David van Reybrouck - REVOLUSI (2020)

Nederlands-Indië is niet van mij, het is een geschiedenis die bij andere mensen, bij andere generaties hoort. Nederland heeft grote delen van de archipel 350 jaar uitgeknepen en uitgeperst, is er steenrijk van geworden, heeft grote aantallen doden op z’n geweten, slachtpartijen in Zuid-Sulawesi, genocide op de Banda-eilanden. Nederland zou zich diep moeten schamen! En toch raakt de geschiedenis van Nederlands-Indië me wel degelijk, omdat ik vele jaren later een innige band zou ontwikkelen met dit land.

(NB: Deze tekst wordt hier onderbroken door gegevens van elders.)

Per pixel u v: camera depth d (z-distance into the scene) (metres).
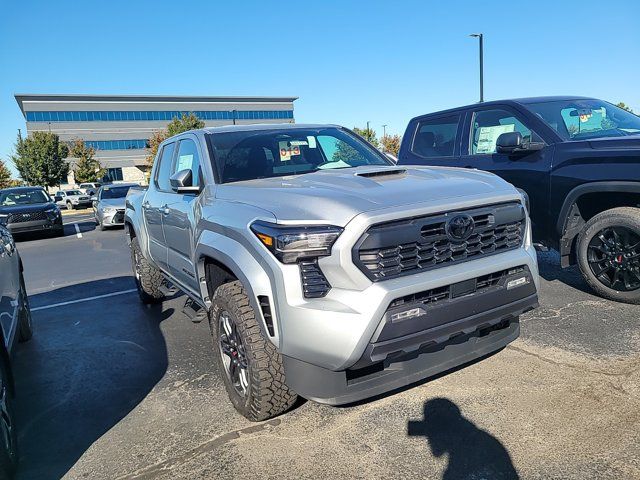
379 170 3.47
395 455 2.72
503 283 2.96
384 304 2.52
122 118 84.44
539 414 2.98
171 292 5.73
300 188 3.11
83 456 2.97
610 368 3.46
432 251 2.75
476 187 3.06
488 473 2.52
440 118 6.73
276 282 2.65
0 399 2.60
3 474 2.50
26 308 5.09
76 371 4.27
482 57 18.92
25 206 15.34
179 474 2.72
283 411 3.12
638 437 2.69
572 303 4.79
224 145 4.16
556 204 5.04
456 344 3.00
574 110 5.66
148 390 3.81
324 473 2.62
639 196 4.75
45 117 79.62
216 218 3.30
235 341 3.20
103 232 15.97
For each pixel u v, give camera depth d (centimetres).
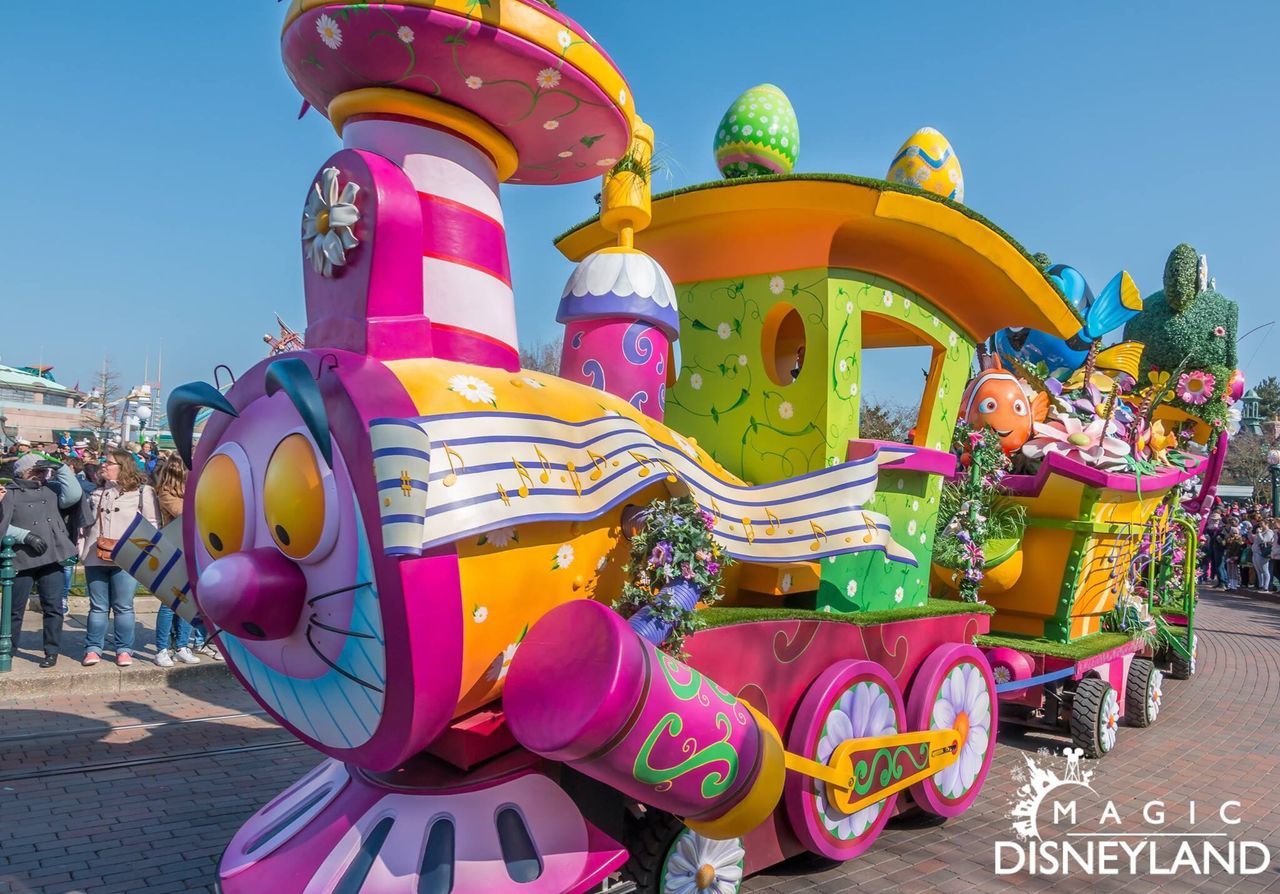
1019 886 445
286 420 288
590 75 307
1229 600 2002
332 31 286
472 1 279
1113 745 719
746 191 446
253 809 504
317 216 301
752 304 475
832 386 451
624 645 270
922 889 434
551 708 269
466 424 275
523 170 360
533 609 299
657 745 273
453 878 280
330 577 274
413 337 294
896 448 455
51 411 4603
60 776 543
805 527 383
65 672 725
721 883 354
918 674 478
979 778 520
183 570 352
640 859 330
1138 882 461
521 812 297
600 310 411
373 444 247
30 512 730
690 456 381
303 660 291
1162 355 1055
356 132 317
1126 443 735
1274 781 650
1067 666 663
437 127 314
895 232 453
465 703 292
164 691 749
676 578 307
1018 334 811
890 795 443
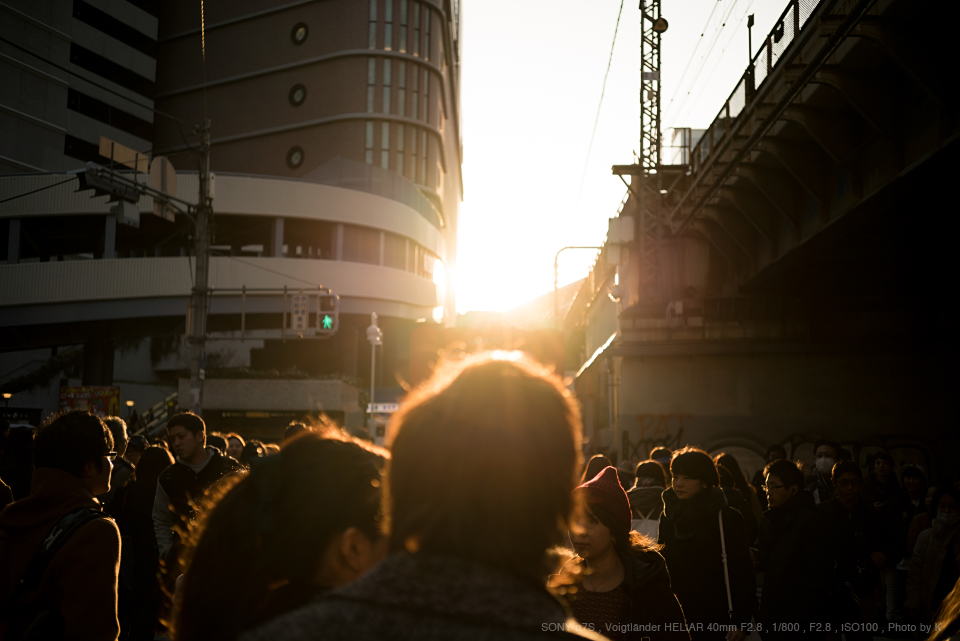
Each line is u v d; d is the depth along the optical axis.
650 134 28.78
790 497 5.78
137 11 63.06
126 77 63.38
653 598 3.78
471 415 1.03
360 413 42.31
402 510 1.06
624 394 27.33
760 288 26.97
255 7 63.31
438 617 0.94
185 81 64.94
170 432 5.68
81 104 59.78
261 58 62.72
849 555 6.22
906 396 25.70
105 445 3.39
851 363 26.20
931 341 25.61
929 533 7.20
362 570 1.72
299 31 61.66
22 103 54.34
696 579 4.89
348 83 59.66
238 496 1.78
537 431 1.04
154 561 5.91
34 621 3.04
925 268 23.91
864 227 19.05
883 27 12.57
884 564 7.07
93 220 46.09
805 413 26.23
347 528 1.70
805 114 16.69
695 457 4.97
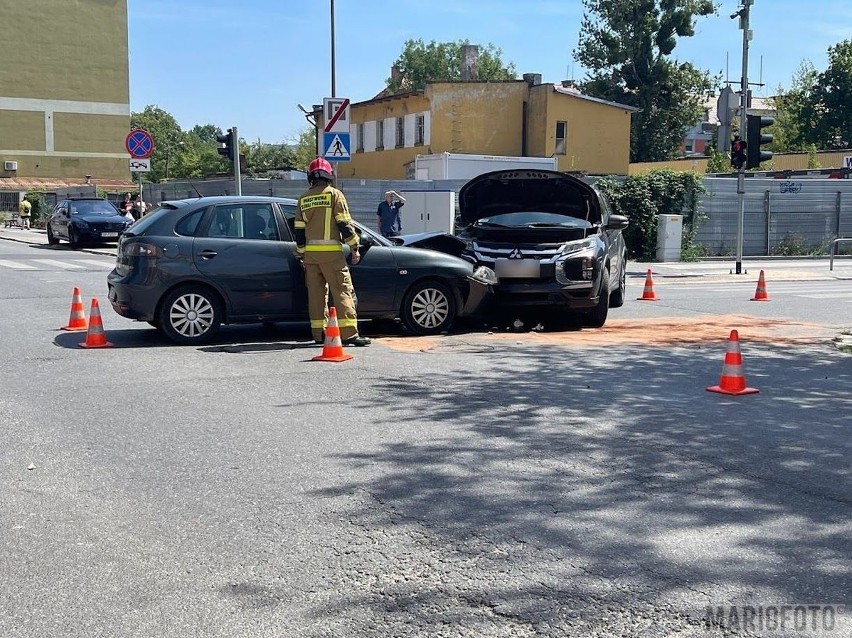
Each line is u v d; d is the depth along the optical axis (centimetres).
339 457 605
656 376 901
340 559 441
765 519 499
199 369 892
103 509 506
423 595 403
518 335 1165
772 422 719
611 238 1389
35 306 1393
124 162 6619
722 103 2369
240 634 368
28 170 6306
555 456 613
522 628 374
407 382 842
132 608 390
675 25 6125
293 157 7269
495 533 475
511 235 1254
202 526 482
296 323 1233
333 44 2773
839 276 2361
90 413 714
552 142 4497
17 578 418
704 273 2386
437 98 4509
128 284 1016
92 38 6450
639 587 412
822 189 3175
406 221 2570
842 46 6588
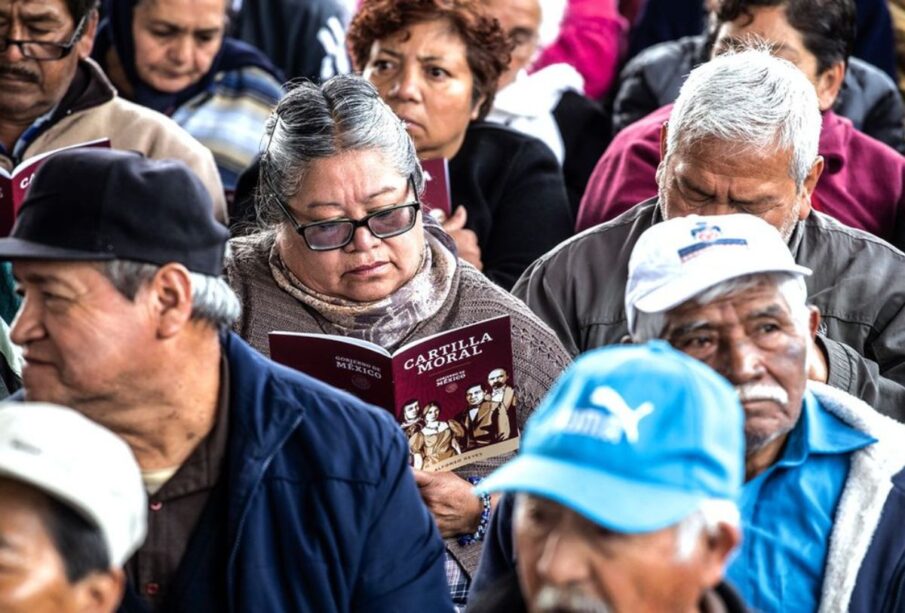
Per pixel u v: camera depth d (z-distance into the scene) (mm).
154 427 3760
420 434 4652
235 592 3801
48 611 3045
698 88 5195
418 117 6625
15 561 3008
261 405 3875
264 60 8172
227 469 3834
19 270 3686
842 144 6816
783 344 3861
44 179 3689
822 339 5160
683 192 5227
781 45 6543
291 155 4871
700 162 5148
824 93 6699
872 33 9195
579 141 8375
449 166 6984
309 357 4570
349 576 3885
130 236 3633
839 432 4023
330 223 4863
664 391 2904
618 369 2947
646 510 2805
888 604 3855
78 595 3096
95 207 3625
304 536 3852
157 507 3828
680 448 2859
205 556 3824
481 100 6898
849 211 6801
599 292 5777
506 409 4762
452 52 6637
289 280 5055
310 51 9055
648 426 2871
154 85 7781
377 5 6652
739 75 5164
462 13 6629
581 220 7113
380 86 6664
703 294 3844
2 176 5316
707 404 2922
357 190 4848
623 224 5855
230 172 7879
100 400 3695
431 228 5277
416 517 4016
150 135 6754
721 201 5156
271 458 3844
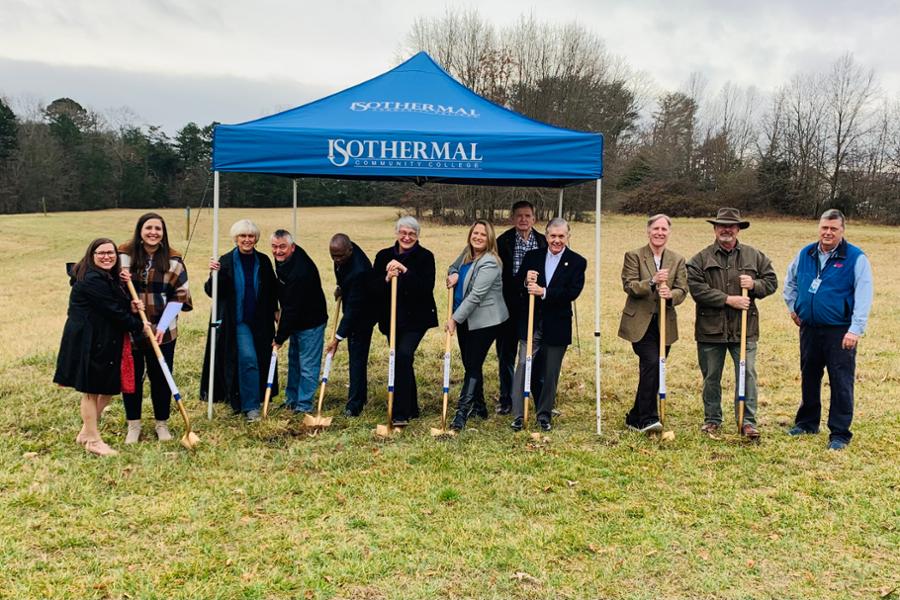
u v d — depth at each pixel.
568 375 7.39
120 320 4.67
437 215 38.97
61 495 4.13
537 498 4.27
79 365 4.62
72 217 40.75
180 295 5.18
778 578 3.41
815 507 4.14
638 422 5.56
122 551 3.54
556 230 5.34
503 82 37.06
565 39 37.16
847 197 44.03
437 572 3.41
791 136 47.38
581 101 36.88
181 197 59.47
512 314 5.86
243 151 5.20
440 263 19.66
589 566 3.49
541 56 37.06
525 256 5.59
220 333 5.72
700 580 3.38
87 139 57.62
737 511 4.09
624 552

Indië verloren, rampspoed geboren

Ik kan de gevoeligheden van veel oud-Indiëgangers maar ten dele begrijpen. Als ik in Nederlands-Indië was geboren, en ik had mijn 'lanpanerkoms' berooid moeten achterlaten dan had ik als 'Belanda totok' zeker ook heimwee gevoeld naar een verwend koloniaal bestaan. Op microniveau is dit zeer invoelbaar. De meesten die in Japanse gevangenschap hebben gezeten hadden het beroerd, maar ook weer niet allemaal, zo blijkt uit verhalen van bijvoorbeeld Rudy Kousbroek. Aan deze tijd hangt kennelijk emotioneel een gevoel van 'zich tekortgedaan voelen' door de Nederlandse overheid.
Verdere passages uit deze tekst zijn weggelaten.